┌──

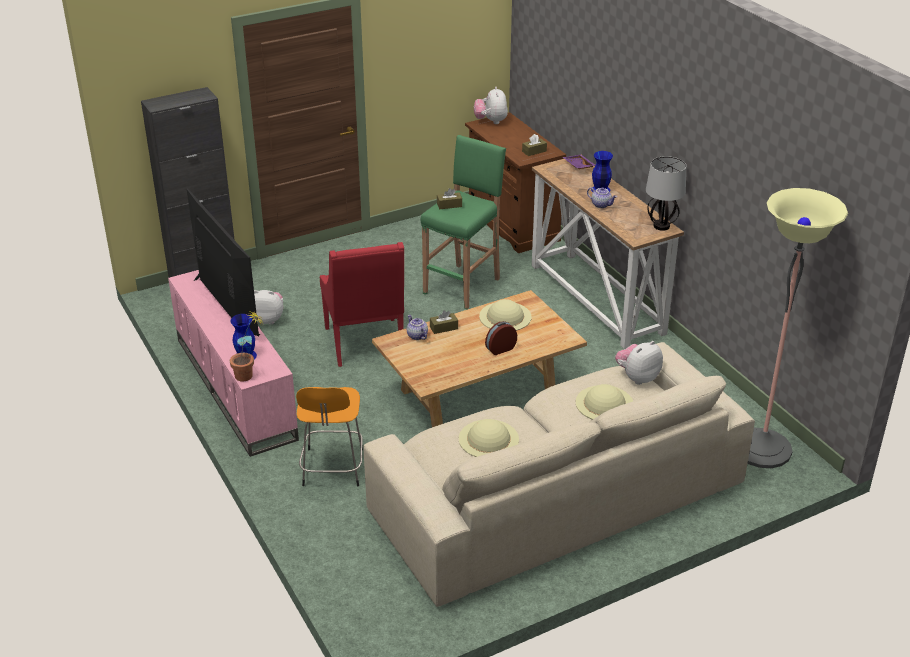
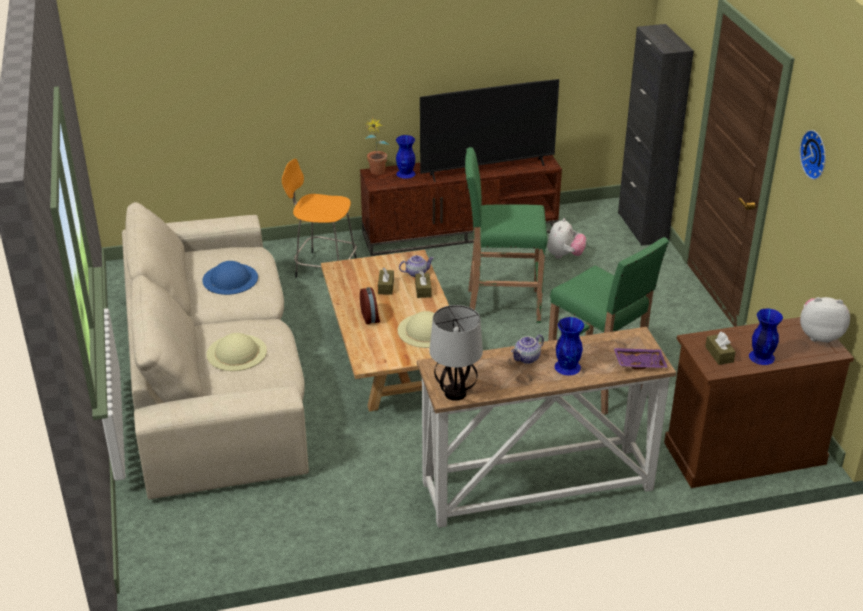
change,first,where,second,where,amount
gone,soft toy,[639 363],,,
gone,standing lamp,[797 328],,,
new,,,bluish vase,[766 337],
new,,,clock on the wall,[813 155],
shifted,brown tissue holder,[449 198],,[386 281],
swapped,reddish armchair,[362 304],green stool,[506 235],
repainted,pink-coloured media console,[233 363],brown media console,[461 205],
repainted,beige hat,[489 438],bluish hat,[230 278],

└──

Produce exactly the lines from the one containing "new,,,clock on the" through the final line of the records above, both included, and no others.

Answer
new,,,clock on the wall,[813 155],
shifted,brown tissue holder,[449 198],,[386 281],
swapped,reddish armchair,[362 304],green stool,[506 235],
repainted,pink-coloured media console,[233 363],brown media console,[461 205],
repainted,beige hat,[489 438],bluish hat,[230 278],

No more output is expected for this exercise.